# Suggested makes for JU88 & Lancaster kits



## FowellBox (Oct 30, 2020)

I would like to make 1/72 models of Wittgensteins' JU88 in July 1942 and a 207 Squadron RAF Mk 1 Lancaster from the same period. 
I started another thread on the subject of these aircraft elsewhere on this excellent site.
Can anyone recommend suitable kits to make these aircraft?
Brian


----------



## Airframes (Oct 30, 2020)

Not sure about the Ju88. as 1/72nd is not a scale I normally work in. However, for the Lancaster, I would suggest that the best option would be the current Airfix kit ( not to be confused with their 1980s release, which is still fairly good, or the even earlier, extremely vintage, 1950s kit).

Reactions: Like Like:
1 | Like List reactions


----------



## FowellBox (Oct 30, 2020)

Thanks for the reply and the suggestion. I rather like the JU88 in 1/48 scale but a Lancaster in the same scale would be quite large. Does anyone do a Lancaster in1/48 scale?
Brian


----------



## Crimea_River (Oct 30, 2020)

Hi Brian. I think the only company making a 1/48 Lancaster right now is Tamiya but I have heard there are inaccuracies with the kit. Google "Tamiya Lancaster reviews" and you should get some useful info. It's also quite pricey I believe.

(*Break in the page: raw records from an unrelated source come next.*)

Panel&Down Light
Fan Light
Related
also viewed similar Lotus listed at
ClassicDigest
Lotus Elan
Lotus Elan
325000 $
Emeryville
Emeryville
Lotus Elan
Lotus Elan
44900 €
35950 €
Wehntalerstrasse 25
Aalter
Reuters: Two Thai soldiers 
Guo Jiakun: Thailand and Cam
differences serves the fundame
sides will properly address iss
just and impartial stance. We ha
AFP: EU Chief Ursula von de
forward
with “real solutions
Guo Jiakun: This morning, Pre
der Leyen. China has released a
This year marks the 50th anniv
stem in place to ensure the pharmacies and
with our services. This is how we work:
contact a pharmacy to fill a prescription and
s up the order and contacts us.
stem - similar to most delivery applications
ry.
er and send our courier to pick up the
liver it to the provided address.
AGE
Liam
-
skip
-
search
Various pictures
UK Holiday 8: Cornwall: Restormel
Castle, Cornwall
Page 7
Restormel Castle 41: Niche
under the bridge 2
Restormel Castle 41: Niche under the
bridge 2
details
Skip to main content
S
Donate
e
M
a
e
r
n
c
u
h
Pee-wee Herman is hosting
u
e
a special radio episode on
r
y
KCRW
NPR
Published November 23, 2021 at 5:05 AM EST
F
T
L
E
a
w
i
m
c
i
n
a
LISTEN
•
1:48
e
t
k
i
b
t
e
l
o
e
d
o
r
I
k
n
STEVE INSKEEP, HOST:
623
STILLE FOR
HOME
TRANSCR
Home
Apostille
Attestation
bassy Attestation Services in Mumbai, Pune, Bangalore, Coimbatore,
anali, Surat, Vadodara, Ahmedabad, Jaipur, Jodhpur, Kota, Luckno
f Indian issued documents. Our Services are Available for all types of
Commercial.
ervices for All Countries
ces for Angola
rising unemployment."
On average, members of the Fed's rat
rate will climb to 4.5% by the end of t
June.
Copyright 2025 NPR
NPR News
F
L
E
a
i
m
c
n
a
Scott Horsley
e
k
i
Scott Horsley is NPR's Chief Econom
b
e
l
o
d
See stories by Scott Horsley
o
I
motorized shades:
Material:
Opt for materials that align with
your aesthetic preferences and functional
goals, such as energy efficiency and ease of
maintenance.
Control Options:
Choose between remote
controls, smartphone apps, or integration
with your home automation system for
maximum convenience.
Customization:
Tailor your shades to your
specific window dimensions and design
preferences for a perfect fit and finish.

As for 1/72 Ju88C-6. I know that Hasegawa does one Junkers Ju88C-6 'Nachtjagdgeschwader', Hasegawa 00852 (2007).
Tamiya as well but I think this is a rebox of an Italeri kit: Junkers Ju88 C-6 Heavy Fighter, Tamiya 60777 (2007)

In 1/48, ICM have recently released one which I hear is nice
I have built a G-6 done by Dragon which is pretty nice as well. They did a C-6 also which Revell have reboxed.

So lots to chose from.

Reactions: Like Like:
1 | Like List reactions


----------



## Crimea_River (Oct 30, 2020)

Forgot to mention that, if accuracy is important to you, you'll need to be careful with the radar antennae selection as there were a couple of installations that were used. I would need to read more on this before advising.

Reactions: Like Like:
1 | Like List reactions


----------



## Airframes (Oct 30, 2020)

I agree with Andy re the Tamiya 1/48th scale Lanc.
The kit is nearly fifty years old and, although very good for it's time, it is fairly basic by today's standards, and inaccurate in some areas, although a nice model can still be made "out of the box". As mentioned, it's also quite expensive, for what's on offer, even on the second-hand market, and yes, it's big, with a wingspan in excess of two feet, one of the reasons I haven't built mine yet (although I have started on the corrections needed), as I need to clear an area for display !
A new, accurate, detailed Lanc in 1/48th scale is long overdue.


----------



## FowellBox (Oct 31, 2020)

Ok, many thanks for the advice; I may stick with 1/72.
Brian


----------